→ **Available records**
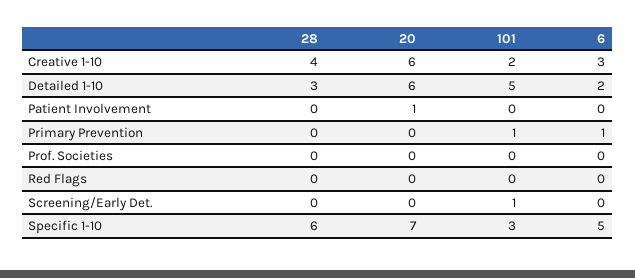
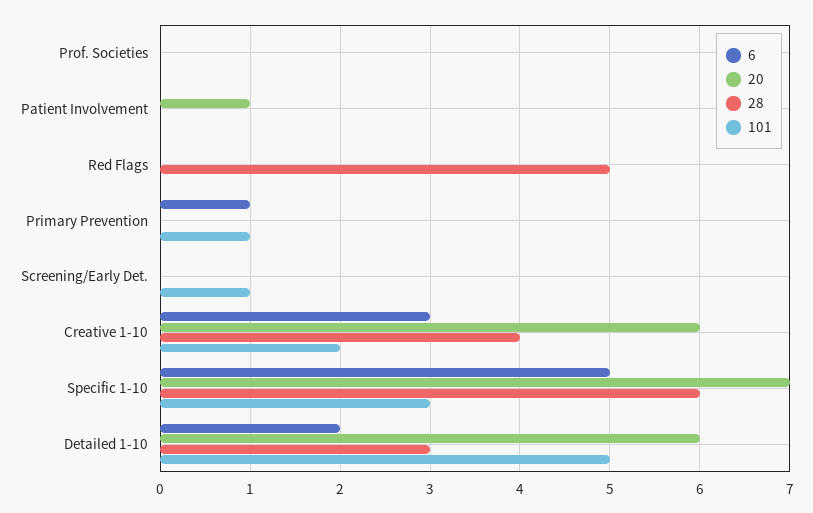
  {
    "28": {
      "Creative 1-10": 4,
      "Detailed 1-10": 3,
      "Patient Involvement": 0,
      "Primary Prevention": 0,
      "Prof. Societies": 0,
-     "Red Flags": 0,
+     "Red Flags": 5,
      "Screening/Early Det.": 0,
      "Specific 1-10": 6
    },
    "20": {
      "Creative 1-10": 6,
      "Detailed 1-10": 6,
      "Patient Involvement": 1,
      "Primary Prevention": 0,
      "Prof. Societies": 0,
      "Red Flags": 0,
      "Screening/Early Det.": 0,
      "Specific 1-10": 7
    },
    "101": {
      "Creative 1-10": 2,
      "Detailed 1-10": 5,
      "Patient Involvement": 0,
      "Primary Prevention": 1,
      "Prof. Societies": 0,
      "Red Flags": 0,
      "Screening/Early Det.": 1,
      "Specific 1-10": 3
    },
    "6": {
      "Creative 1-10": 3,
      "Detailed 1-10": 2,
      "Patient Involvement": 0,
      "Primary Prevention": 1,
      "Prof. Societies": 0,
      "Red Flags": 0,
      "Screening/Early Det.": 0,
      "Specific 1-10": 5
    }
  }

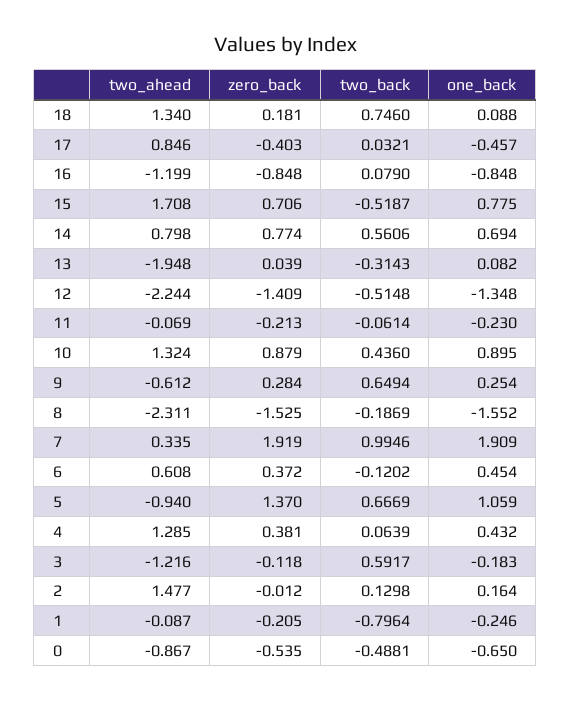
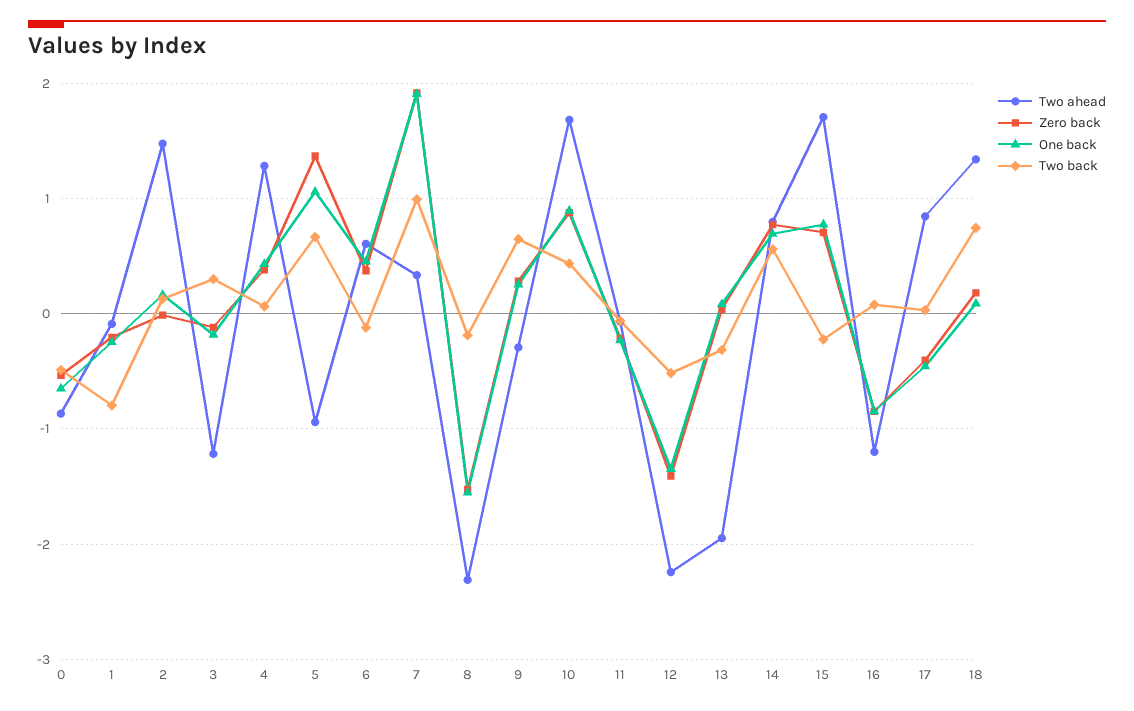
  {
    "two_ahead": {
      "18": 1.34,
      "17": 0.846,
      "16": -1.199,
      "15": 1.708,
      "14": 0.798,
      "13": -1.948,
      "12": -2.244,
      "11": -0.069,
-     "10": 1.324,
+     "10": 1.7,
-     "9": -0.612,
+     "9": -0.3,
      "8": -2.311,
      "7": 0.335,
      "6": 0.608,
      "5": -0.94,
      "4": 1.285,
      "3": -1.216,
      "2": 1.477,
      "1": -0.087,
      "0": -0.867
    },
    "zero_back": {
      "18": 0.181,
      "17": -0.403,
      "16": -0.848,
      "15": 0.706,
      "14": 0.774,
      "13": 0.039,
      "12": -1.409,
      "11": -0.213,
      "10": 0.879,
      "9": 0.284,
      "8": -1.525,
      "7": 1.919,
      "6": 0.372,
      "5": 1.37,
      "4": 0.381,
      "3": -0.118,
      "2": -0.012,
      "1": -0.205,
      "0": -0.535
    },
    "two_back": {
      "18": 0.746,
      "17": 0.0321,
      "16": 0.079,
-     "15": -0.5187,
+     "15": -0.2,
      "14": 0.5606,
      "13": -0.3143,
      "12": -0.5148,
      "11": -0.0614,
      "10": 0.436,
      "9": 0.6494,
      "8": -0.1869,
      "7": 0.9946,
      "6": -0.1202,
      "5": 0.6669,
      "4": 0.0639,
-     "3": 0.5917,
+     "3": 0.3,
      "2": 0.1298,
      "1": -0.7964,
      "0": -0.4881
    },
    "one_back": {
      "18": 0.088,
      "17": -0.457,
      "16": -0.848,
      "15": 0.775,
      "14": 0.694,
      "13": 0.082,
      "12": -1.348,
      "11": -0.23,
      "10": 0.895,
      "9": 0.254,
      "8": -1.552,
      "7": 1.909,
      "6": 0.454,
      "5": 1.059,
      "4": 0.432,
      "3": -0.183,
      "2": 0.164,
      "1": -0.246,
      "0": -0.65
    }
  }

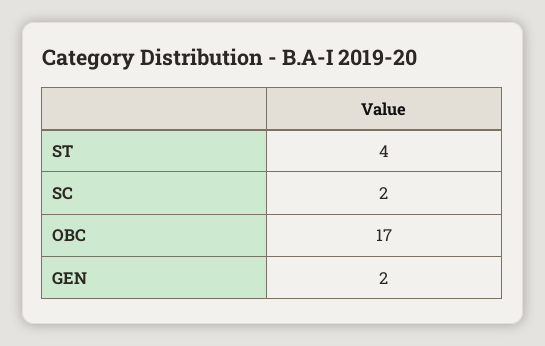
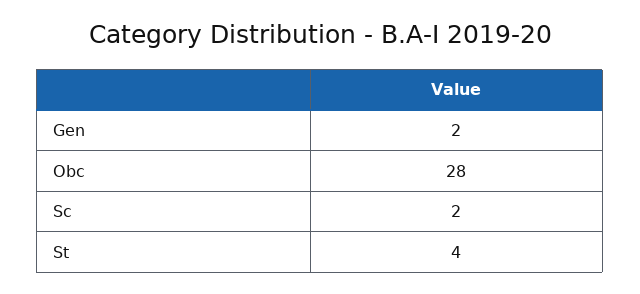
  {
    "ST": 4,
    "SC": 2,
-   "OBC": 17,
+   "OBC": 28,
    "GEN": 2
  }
* * *
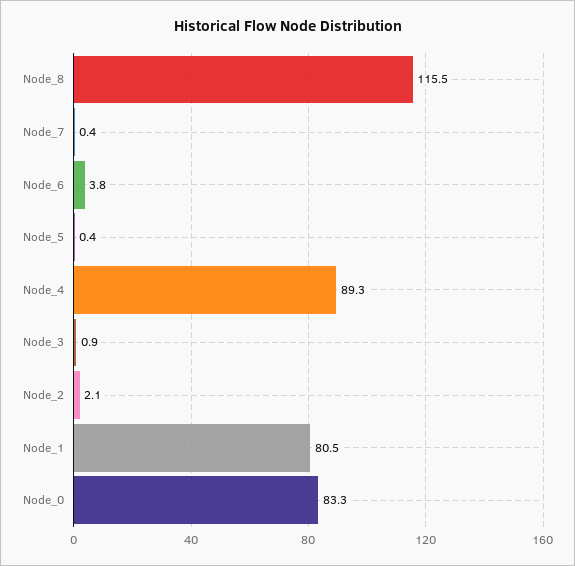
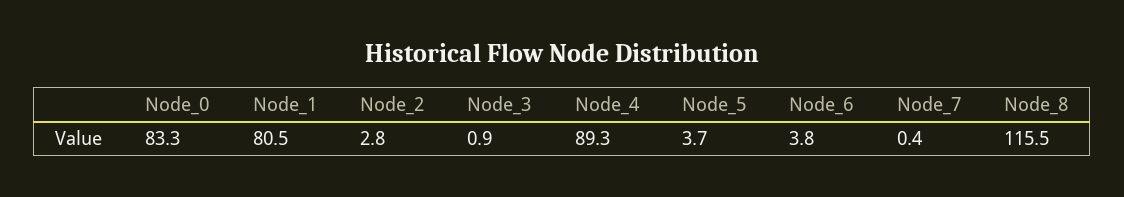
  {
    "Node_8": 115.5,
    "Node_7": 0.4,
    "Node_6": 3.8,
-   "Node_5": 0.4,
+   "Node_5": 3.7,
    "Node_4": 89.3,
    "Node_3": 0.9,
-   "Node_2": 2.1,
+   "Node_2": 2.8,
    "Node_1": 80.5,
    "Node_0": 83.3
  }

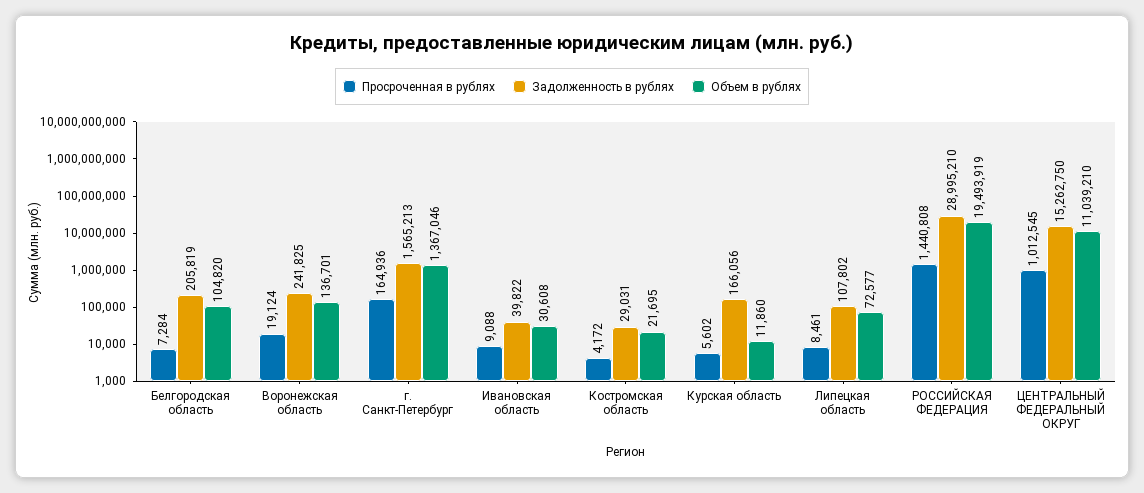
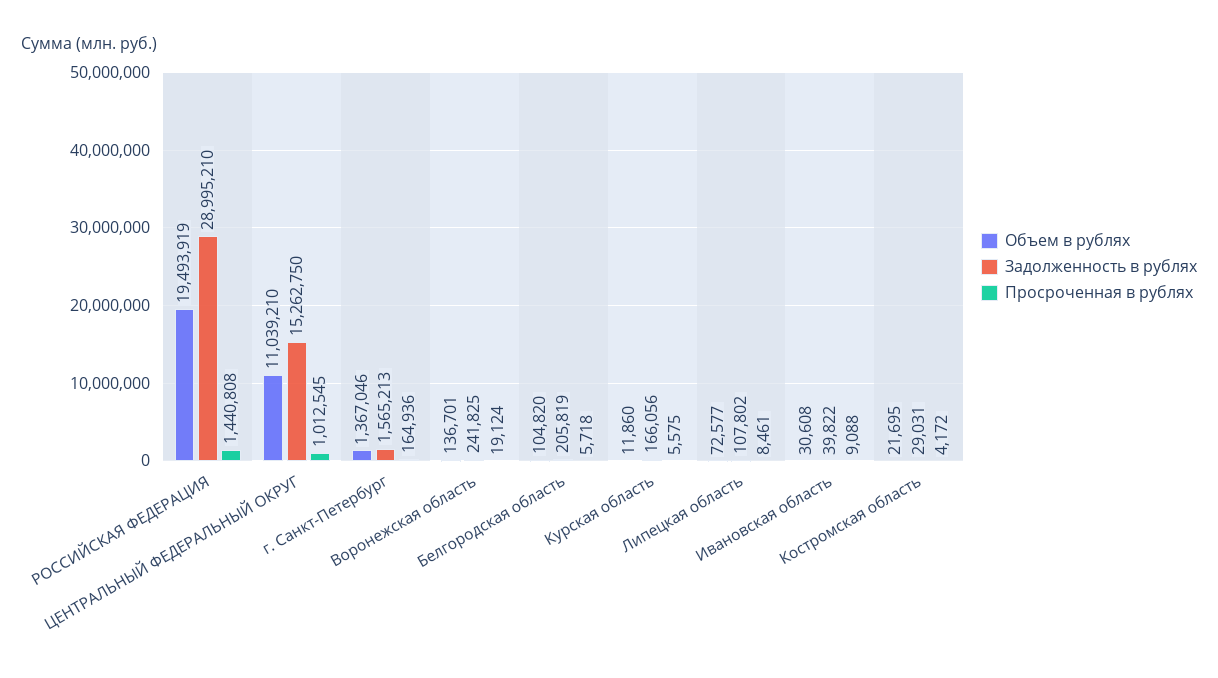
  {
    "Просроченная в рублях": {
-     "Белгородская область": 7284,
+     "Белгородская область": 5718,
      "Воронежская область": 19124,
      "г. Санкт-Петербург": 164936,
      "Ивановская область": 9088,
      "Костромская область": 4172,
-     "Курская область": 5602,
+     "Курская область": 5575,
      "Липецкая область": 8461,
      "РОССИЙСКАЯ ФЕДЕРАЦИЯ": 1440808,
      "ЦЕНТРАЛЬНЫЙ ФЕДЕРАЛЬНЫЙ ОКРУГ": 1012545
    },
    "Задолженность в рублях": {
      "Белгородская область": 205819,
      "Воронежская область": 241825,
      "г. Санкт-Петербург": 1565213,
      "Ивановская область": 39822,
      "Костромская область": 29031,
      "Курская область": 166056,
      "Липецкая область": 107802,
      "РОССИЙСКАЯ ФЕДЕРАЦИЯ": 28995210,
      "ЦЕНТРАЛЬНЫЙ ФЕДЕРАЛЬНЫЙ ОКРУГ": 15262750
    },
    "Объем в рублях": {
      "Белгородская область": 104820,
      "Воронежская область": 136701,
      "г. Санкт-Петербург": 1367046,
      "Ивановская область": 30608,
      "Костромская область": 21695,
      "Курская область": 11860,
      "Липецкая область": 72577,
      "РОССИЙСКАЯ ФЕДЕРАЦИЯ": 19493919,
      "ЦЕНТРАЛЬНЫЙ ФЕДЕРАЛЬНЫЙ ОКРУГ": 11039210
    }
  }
--
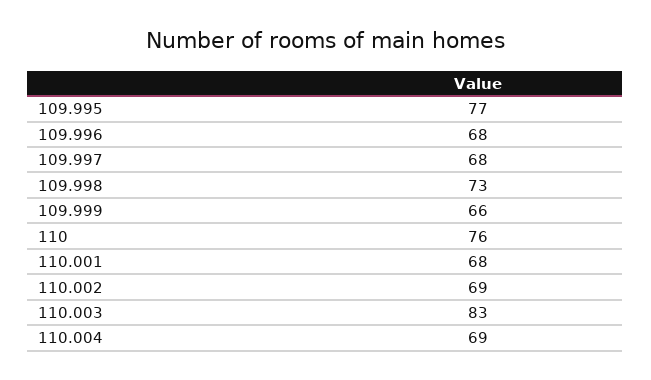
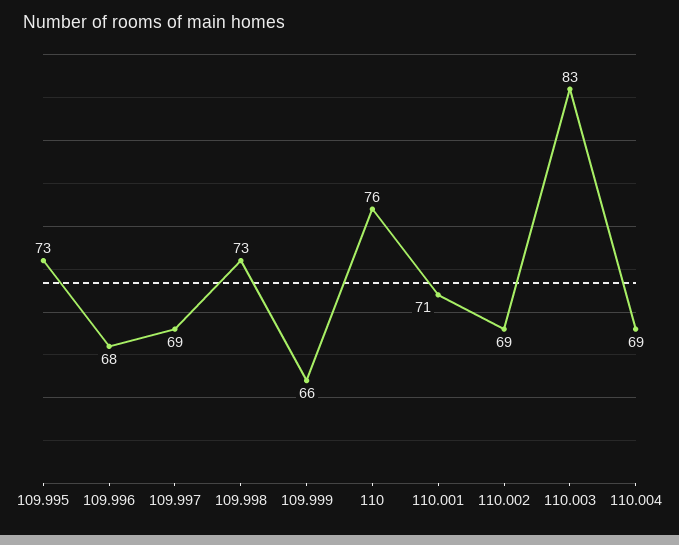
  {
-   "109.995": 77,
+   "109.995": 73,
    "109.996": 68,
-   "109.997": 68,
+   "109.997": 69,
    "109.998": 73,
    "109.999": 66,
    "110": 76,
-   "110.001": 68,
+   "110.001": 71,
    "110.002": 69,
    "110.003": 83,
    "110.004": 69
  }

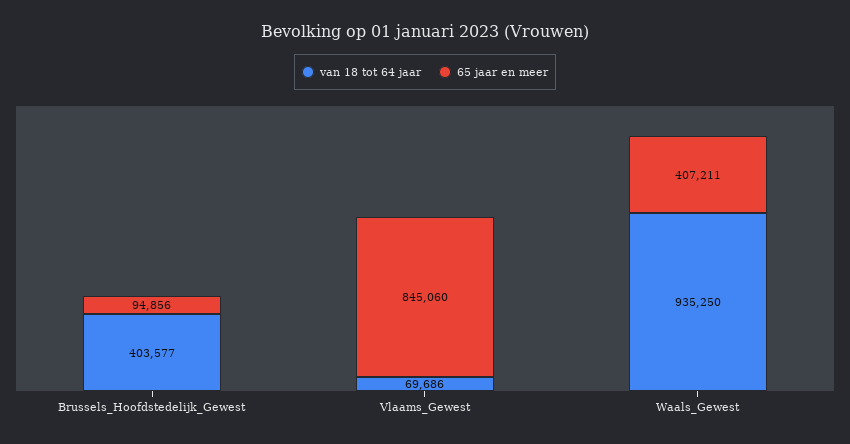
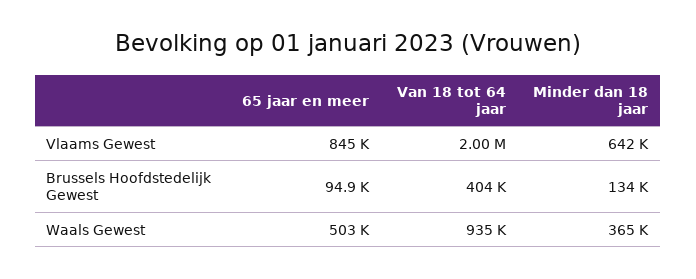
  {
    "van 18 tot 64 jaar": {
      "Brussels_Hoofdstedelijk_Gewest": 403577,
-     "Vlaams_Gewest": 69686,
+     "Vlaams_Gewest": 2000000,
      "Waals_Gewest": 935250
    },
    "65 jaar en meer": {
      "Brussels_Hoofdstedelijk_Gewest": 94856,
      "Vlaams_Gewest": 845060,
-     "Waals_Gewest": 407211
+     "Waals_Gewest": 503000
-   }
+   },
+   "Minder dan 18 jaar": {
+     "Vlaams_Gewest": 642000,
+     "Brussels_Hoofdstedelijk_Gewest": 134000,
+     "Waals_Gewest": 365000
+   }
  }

→ **Problem requirements**
Find the word "Воронежская" in the listing above, then copy each line where it turns up.

→ **Answer box**
      "Воронежская область": 19124,
      "Воронежская область": 241825,
      "Воронежская область": 136701,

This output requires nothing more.